Главное, конечно, чтобы он не психанул и стрелять не начал. Но я рассчитывал на то, что пристяжь этого Марда боится его как огня, – я б, например, на удар под дых отреагировал адекватно, вне зависимости от того, кто мне его нанес. А этот стерпел, даже не вякнул. Значит, босс для него что-то вроде бога, от которого можно получать полновесные трендюли и считать это наказанием за прегрешения, а не поводом дать в морду.
Но, похоже, я слегка переборщил с раззадориванием охранника.
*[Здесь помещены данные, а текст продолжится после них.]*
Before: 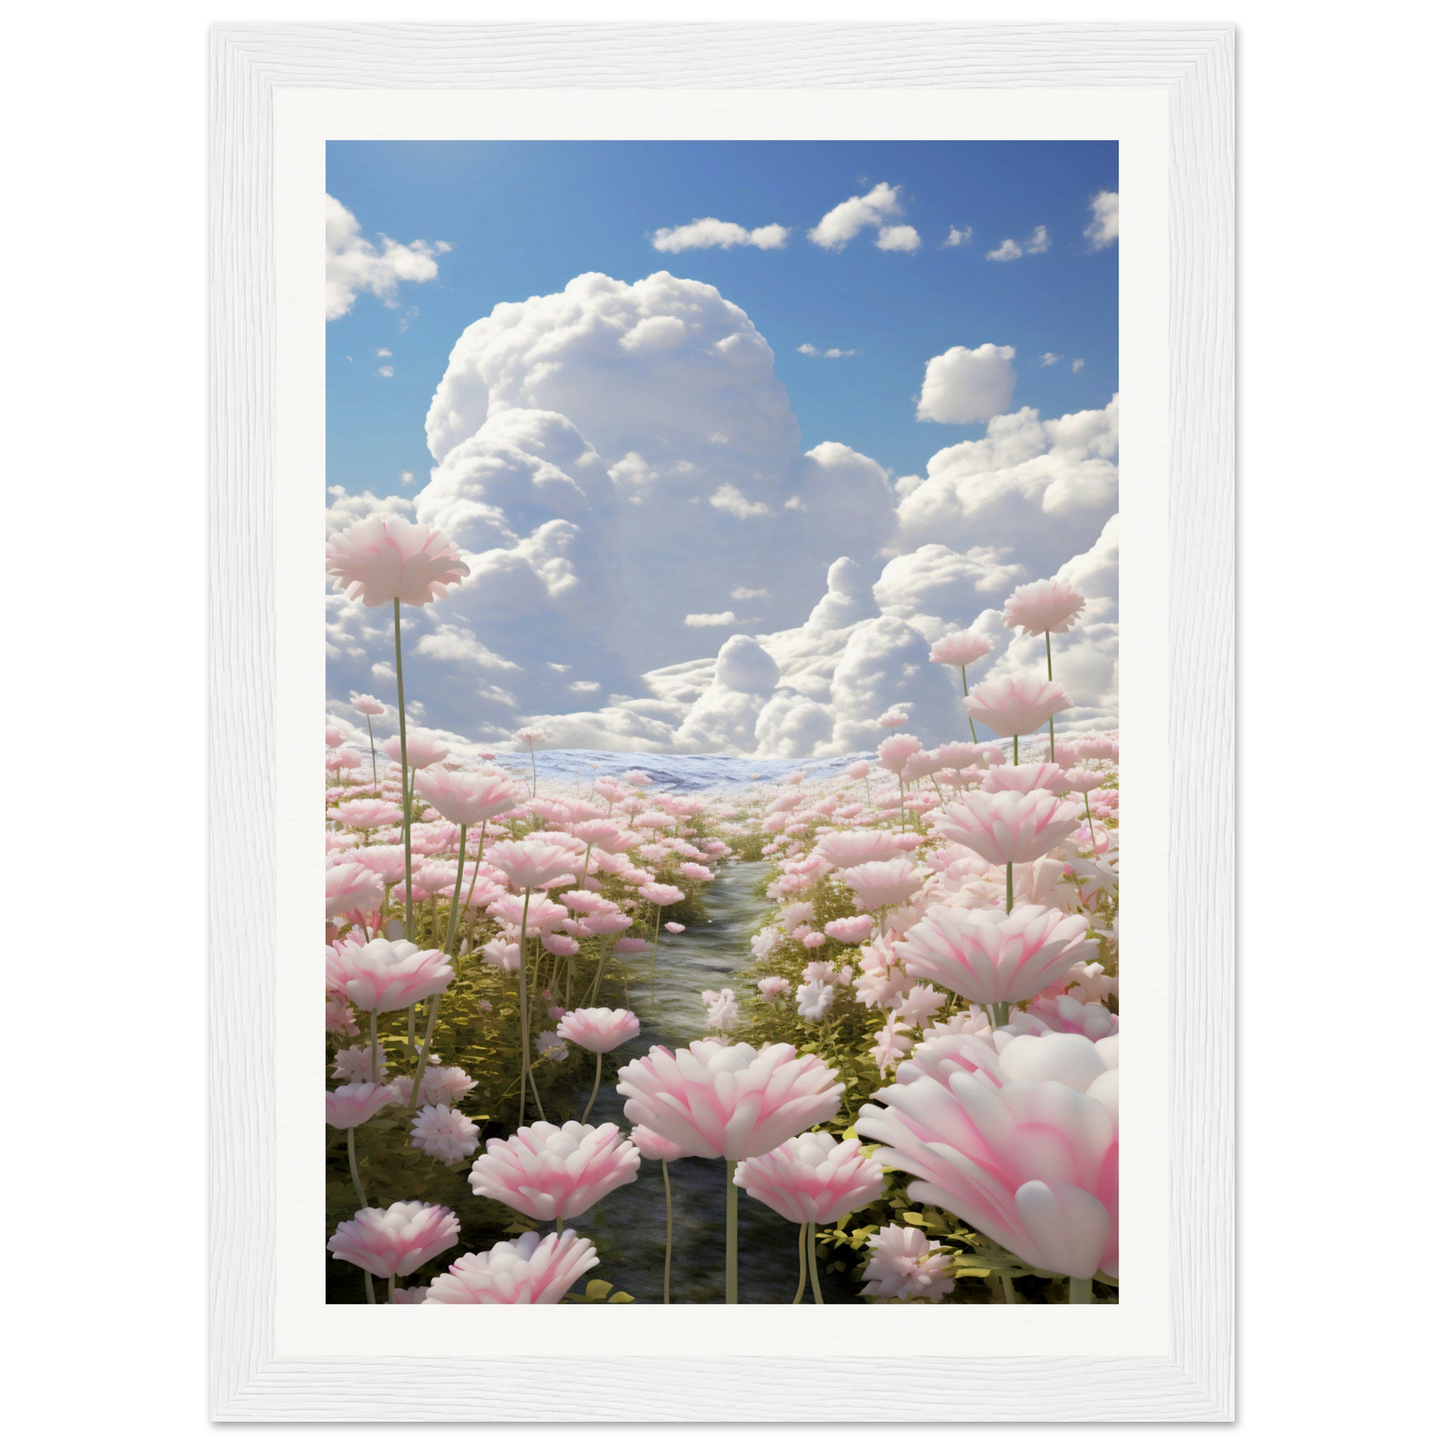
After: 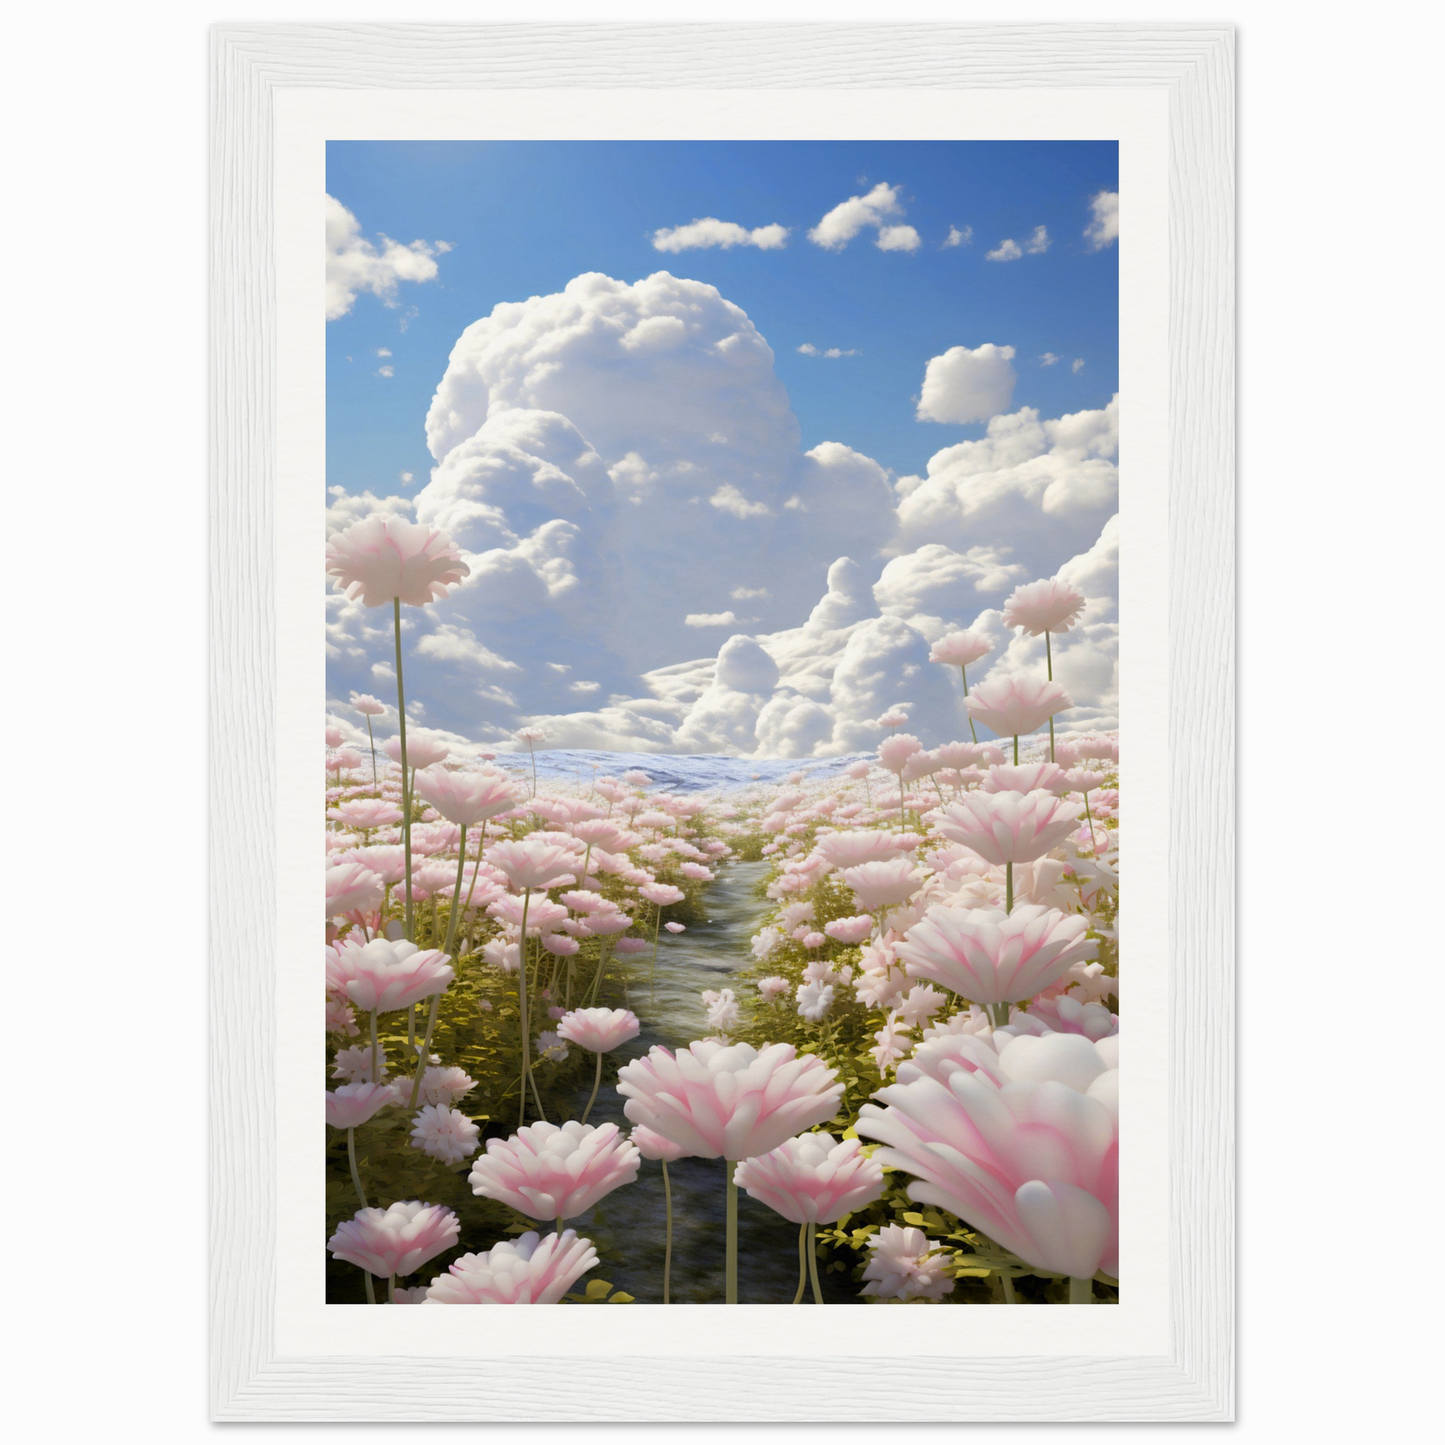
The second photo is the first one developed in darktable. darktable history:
contrast brightness saturation: contrast -0.02, brightness -0.01, saturation 0.03
color contrast: green-magenta contrast 0.8, blue-yellow contrast 1.1, unbound 0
Даже при тусклом свете жаровни было видно, как побелела от ярости его морда. Видать, насчет баб это я за живое задел. Трусов девчонки не любят, а этот долбодятел, видать, был не из храбрецов, даром что плечи не во всякую дверь протиснутся.
– Разговорчивый, значит, – прошипел он, а сам аж трясется от ярости. И хочется ему меня пристрелить, и страшно – знает, что шеф с него три шкуры спустит.
– Ага, типа того, – хмыкнул я, внимательно следя за стволом автомата и пальцем мордоворота, дрожащим на спуске. Но до стрельбы дело не дошло. Вертухай мой справился с эмоциями, закинул автомат за спину и молча направился в темный угол. Интересно, что он там забыл?
Ах, вот оно что… Мордоворот вышел на свет, держа в руках железный лом.
– Ты, небось, решил, что я клетку открою? – ощерился он, показав остатки гнилых зубов. – Щас тебе. Но разозлил ты меня сильно. Поэтому выбирай. Или ты сейчас руку на пол положишь, я один раз долбану по ней – и сиди дальше. Или я тебе ломом все кости переломаю, а Марду скажу, что ты бежать пытался. Меня за куртку поймал, к прутьям прижал, ключи требовал, задушить пытался, я защищался как мог.
Неплохо придумано. С учетом того, что клетка размером два на два, при определенной сноровке угроза вполне осуществима.